HARI PRAKASH SHARMA, Lower Samkhetar, Mandi

Police modernisation

Kudos for the pithy editorial “Friends of people” (Sept 18) hailing the Union Government’s proposal for a three-tier Central funding scheme for the states to help modernise their police forces as also focussing attention on some glaring problems of the police. I fully share the tone and tenor of the editorial.

No doubt, the duties of the state police have increased manifold because of myriad factors like terrorism. Modernisation of the police force has become imperative. However, as the financially-poor states like Himachal Pradesh would not be able to accomplish the needful without adequate fiscal assistance by the Centre, the importance of the three-tier Central funding scheme cannot be overemphasised.

Shifting the police from their main duty of civil policing and assigning them the task of providing security to VIPs even in cases where there is no threat perception to the protectees, as in states like Himachal Pradesh, is another area crying for attention by the powers that be. Admittedly, most politicians and officials flaunt security just as a status symbol.

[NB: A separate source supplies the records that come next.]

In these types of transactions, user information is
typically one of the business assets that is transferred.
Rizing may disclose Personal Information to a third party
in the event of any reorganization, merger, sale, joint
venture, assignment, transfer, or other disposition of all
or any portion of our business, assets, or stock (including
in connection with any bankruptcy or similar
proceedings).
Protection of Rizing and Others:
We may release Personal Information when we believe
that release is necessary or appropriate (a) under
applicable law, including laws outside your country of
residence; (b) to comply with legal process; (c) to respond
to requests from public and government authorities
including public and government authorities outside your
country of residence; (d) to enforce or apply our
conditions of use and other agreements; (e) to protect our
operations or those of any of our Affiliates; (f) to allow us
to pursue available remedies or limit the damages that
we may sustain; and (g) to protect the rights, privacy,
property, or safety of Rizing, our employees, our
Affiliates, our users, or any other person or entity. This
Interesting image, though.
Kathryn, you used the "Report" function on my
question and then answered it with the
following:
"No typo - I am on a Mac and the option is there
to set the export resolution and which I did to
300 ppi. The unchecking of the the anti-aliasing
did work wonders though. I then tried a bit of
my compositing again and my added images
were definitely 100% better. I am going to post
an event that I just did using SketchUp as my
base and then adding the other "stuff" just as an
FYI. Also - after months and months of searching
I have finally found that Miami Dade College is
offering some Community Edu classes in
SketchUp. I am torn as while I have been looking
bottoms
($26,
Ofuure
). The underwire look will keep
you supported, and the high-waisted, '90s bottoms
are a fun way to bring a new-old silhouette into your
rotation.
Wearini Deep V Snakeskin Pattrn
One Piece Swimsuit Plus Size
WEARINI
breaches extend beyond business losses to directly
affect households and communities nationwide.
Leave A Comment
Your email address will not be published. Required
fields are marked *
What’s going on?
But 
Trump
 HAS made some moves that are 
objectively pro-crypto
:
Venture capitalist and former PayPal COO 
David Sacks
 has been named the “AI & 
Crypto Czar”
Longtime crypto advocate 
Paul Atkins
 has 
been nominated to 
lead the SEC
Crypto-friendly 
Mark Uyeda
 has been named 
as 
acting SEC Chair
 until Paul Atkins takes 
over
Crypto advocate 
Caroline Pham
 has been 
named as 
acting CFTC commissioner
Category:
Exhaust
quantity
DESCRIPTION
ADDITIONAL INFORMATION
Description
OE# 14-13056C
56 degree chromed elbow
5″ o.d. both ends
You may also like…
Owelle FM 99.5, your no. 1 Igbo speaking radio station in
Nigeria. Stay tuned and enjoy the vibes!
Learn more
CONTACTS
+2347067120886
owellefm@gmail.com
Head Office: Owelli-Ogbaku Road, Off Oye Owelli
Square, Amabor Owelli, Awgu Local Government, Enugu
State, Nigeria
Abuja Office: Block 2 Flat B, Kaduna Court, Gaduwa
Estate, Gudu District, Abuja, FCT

It is said that the recommendations of the National Police Commission to reform the police still await implementation. However, non-implementation should not be used as an alibi by the mandarins of the police department for inaction. The way Mr A.K. Puri, Director-General of Police, Himachal Pradesh, has transformed the state police into a people-friendly force over a short period of time goes to prove that there is sufficient room for improvement even within the existing constraints, given the requisite will to achieve the desideratum. Let us hope that the editorial would attract serious notice by the powers that be.

TARA CHAND, Gen Secy, HP Lok Sewa Mandal, Ambota (HP)

Games parties play

To suit their narrow partisan ends, politicians follow double standards in the games they play. They, no doubt, justify these games in the name of “people’s cause”. While Mr Harbhajan Lal is supporting the students against the bus fare hike in Haryana (The Tribune, Sept 18), his Congress party in Punjab is suppressing the students’ demand on the rollback of the fee hike.

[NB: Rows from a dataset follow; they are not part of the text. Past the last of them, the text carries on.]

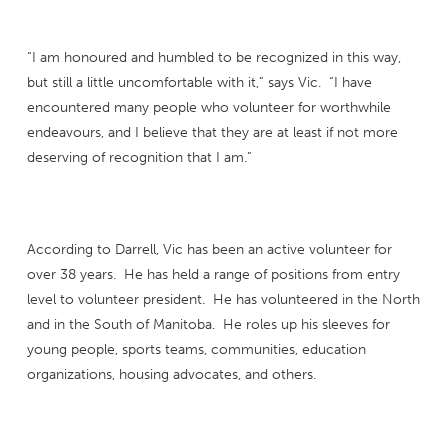
“I am honoured and humbled to be recognized in this way,
but still a little uncomfortable with it,” says Vic. “I have
encountered many people who volunteer for worthwhile
endeavours, and I believe that they are at least if not more
deserving of recognition that I am.”
According to Darrell, Vic has been an active volunteer for
over 38 years. He has held a range of positions from entry
level to volunteer president. He has volunteered in the North
and in the South of Manitoba. He roles up his sleeves for
young people, sports teams, communities, education
organizations, housing advocates, and others.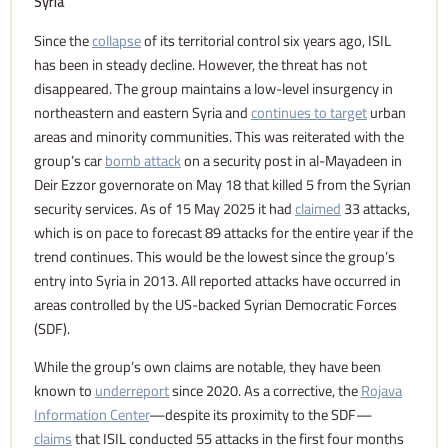
Syria
Since the
collapse
of its territorial control six years ago, ISIL
has been in steady decline. However, the threat has not
disappeared. The group maintains a low-level insurgency in
northeastern and eastern Syria and
continues to target
urban
areas and minority communities. This was reiterated with the
group’s car
bomb attack
on a security post in al-Mayadeen in
Deir Ezzor governorate on May 18 that killed 5 from the Syrian
security services. As of 15 May 2025 it had
claimed
33 attacks,
which is on pace to forecast 89 attacks for the entire year if the
trend continues. This would be the lowest since the group’s
entry into Syria in 2013. All reported attacks have occurred in
areas controlled by the US-backed Syrian Democratic Forces
(SDF).
While the group’s own claims are notable, they have been
known to
underreport
since 2020. As a corrective, the
Rojava
Information Center
—despite its proximity to the SDF—
claims
that ISIL conducted 55 attacks in the first four months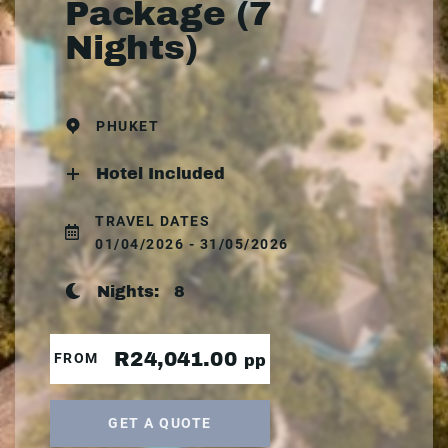
Package (7
Nights)
PHUKET
Hotel Included
TRAVEL DATES
01/04/2026 - 31/05/2026
Nights:
8
R24,041.00
FROM
pp
GET A QUOTE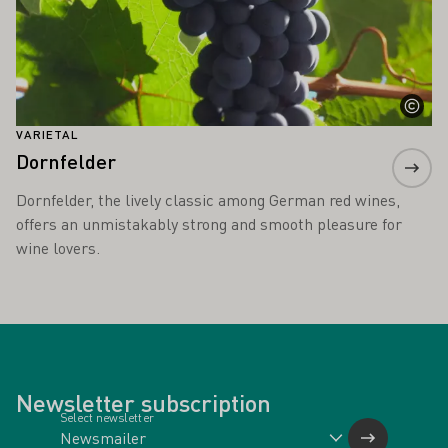
VARIETAL
Dornfelder
Dornfelder, the lively classic among German red wines,
offers an unmistakably strong and smooth pleasure for
wine lovers.
Newsletter subscription
Select newsletter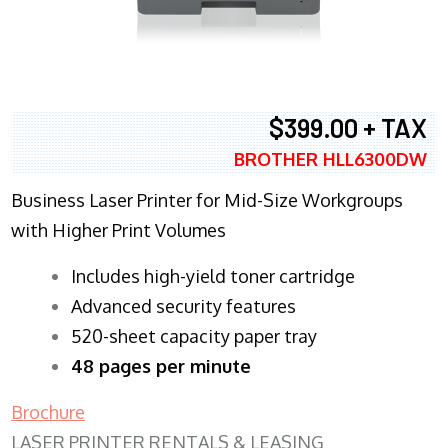
$399.00 + TAX
BROTHER HLL6300DW
Business Laser Printer for Mid-Size Workgroups
with Higher Print Volumes
​Includes high-yield toner cartridge
Advanced security features
520-sheet capacity paper tray
48 pages per minute
Brochure
LASER PRINTER RENTALS & LEASING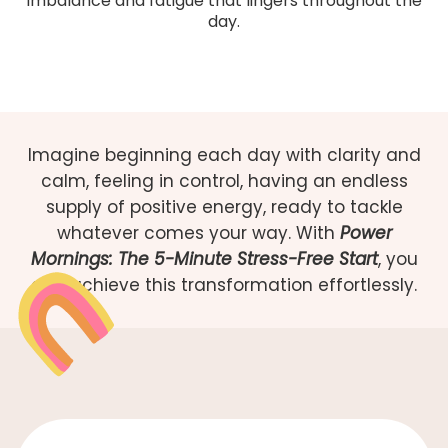
imbalance and fatigue that lingers throughout the
day.
Imagine beginning each day with clarity and
calm, feeling in control, having an endless
supply of positive energy, ready to tackle
whatever comes your way. With
Power
Mornings: The 5-Minute Stress-Free Start
, you
can achieve this transformation effortlessly.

The politicians are much more interested in playing their own games for short-term benefits rather than serving the people in a long way.

M.P.S. RANDHAWA, Dhapai (Kapurthala)

Combating terrorism

Umpteen suggestions have been offered on how to tackle the growing menace of terrorism — from big thinkers to laymen. One such suggestion which I have come across a couple of times in these columns is from Mr S.P. Malhotra regarding the construction of a tunnel to divert the water of the Chenab into the Ravi. Another letter (Aug. 21) supporting this suggestion is worth mentioning. When we have tried so many, why not think about the feasibility of this as well?